Stored items
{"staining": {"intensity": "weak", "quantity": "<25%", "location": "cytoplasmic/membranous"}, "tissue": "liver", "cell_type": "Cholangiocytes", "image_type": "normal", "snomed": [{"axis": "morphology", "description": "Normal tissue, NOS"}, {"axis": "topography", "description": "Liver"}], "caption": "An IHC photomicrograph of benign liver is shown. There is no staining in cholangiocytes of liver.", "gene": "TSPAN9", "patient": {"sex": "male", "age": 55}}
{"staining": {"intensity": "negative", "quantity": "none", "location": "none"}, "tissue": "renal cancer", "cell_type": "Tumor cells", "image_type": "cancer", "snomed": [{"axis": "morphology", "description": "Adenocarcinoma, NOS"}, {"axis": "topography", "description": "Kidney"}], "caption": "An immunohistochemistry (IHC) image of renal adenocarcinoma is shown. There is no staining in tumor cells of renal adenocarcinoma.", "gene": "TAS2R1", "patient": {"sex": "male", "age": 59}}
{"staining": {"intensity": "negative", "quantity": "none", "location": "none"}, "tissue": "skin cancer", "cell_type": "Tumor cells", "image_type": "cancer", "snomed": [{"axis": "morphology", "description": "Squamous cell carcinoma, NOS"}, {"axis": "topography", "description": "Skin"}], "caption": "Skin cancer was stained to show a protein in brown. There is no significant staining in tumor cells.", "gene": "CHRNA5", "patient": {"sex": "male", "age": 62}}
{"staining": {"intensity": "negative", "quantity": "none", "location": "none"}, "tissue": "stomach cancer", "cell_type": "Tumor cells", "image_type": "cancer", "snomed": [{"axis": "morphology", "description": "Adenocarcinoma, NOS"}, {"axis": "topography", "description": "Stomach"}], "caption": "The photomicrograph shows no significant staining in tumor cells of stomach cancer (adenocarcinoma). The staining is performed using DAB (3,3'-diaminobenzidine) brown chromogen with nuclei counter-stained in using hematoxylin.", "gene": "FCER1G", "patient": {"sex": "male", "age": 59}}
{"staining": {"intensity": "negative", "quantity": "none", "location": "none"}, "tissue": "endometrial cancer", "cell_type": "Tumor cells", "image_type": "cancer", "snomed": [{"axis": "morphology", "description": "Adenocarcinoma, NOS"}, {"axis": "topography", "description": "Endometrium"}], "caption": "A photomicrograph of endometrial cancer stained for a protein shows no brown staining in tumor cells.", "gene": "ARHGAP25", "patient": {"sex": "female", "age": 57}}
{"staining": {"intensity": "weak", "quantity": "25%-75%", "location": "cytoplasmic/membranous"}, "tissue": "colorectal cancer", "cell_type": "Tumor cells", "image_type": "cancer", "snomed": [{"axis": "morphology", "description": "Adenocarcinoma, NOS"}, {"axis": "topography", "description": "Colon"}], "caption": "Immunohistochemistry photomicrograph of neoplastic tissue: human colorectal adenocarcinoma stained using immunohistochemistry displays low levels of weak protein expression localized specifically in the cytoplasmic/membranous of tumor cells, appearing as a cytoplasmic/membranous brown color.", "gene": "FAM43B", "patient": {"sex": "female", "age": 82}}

WHAT THE TASK ASKS
Output the lines above between the one holding "photomicrograph shows no" and the one holding "photomicrograph of endometrial", inclusive, with nothing before or after them.

ANSWER TO THIS TASK
{"staining": {"intensity": "negative", "quantity": "none", "location": "none"}, "tissue": "stomach cancer", "cell_type": "Tumor cells", "image_type": "cancer", "snomed": [{"axis": "morphology", "description": "Adenocarcinoma, NOS"}, {"axis": "topography", "description": "Stomach"}], "caption": "The photomicrograph shows no significant staining in tumor cells of stomach cancer (adenocarcinoma). The staining is performed using DAB (3,3'-diaminobenzidine) brown chromogen with nuclei counter-stained in using hematoxylin.", "gene": "FCER1G", "patient": {"sex": "male", "age": 59}}
{"staining": {"intensity": "negative", "quantity": "none", "location": "none"}, "tissue": "endometrial cancer", "cell_type": "Tumor cells", "image_type": "cancer", "snomed": [{"axis": "morphology", "description": "Adenocarcinoma, NOS"}, {"axis": "topography", "description": "Endometrium"}], "caption": "A photomicrograph of endometrial cancer stained for a protein shows no brown staining in tumor cells.", "gene": "ARHGAP25", "patient": {"sex": "female", "age": 57}}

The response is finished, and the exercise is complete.